As Arthur’s support for Martha grew, they discussed the legacy she hoped to create. She made generous gifts to the Cleveland Clinic, University Circle, the Cleveland Museum of Art, Case Western Reserve University, and others. But she still had to determine what her major gift would be. She was clear about her interest in fostering the best in young people through education, but she hadn’t determined how best to do that. Then, in 1958, Arthur happened to read an article about President Eisenhower’s White House Conference on Education.
The work of this conference resonated with Arthur and it occurred to him that philanthropy focused primarily on higher education, but little was done to encourage primary and secondary teachers in our nation’s public schools.

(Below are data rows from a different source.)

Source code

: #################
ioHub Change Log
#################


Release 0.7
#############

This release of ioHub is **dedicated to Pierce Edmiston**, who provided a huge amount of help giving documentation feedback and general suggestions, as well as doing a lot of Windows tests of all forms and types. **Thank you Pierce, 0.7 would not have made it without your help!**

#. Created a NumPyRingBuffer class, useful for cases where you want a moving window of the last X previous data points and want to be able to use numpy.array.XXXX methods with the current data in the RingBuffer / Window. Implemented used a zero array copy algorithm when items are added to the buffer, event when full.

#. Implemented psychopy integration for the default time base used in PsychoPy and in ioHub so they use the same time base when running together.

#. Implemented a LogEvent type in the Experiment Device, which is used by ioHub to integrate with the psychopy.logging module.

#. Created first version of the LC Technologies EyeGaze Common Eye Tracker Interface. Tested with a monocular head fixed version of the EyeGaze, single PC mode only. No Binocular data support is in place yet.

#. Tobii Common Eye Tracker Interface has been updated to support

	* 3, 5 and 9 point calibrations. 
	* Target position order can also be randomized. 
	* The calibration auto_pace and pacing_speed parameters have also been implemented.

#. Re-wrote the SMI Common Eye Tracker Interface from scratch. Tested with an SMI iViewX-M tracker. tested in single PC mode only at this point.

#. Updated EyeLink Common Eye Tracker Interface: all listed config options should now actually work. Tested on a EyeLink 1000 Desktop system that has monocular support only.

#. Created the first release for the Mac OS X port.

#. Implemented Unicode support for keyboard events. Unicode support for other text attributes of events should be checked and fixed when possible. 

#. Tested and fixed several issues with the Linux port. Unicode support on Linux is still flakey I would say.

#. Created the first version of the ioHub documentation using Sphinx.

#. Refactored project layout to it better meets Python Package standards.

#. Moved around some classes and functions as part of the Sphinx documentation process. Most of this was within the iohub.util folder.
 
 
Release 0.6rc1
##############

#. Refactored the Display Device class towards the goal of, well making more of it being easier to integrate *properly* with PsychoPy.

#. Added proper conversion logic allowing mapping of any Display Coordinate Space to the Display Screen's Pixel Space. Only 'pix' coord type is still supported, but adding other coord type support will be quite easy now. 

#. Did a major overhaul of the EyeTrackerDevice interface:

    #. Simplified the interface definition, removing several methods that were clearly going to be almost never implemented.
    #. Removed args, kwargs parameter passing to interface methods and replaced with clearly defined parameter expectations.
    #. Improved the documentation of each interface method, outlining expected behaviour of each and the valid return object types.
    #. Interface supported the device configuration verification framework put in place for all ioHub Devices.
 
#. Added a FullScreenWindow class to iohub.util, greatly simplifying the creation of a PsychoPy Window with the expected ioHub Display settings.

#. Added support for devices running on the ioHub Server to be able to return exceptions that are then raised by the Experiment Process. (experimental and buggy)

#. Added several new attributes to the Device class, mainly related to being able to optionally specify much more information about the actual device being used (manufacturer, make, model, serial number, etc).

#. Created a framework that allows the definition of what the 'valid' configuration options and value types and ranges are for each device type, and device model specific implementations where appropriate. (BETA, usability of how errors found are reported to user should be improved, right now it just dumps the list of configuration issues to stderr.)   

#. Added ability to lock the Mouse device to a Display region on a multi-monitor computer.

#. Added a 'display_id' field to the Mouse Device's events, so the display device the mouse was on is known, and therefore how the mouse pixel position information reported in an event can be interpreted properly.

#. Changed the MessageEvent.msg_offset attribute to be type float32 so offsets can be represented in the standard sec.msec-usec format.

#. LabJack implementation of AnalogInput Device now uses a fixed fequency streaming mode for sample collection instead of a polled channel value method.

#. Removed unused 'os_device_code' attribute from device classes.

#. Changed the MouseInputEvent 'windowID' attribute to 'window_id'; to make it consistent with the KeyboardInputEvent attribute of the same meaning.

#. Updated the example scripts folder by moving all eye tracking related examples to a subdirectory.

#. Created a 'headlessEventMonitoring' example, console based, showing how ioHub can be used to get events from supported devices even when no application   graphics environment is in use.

He later called this idea a “happy thought,” which he took to Martha to sell her on a new idea for that legacy gift. He later said, “She was a very intelligent woman, very alert and opinionated. You didn’t start out to tell her what to do, you sort of listened to what her thoughts were and then tried to encourage her thinking in what seemed to be a reasonable way to go.”
Arthur succeeded and the two branches of the Holden family tree, through two dedicated community leaders, joined together to create a lasting legacy that became the Martha Holden Jennings Foundation. It was established in 1959 with $11 million in IBM stock. Although Martha passed away in 1962, her legacy had taken root.
Since its beginning, through careful stewardship of the assets, the Martha Holden Jennings Foundation has made grants of $135 million and continues to provide millions of dollars each year to support K-12 public education throughout Ohio. Arthur Holden died in 2007, having spent almost 50 years guiding the Foundation in its important mission.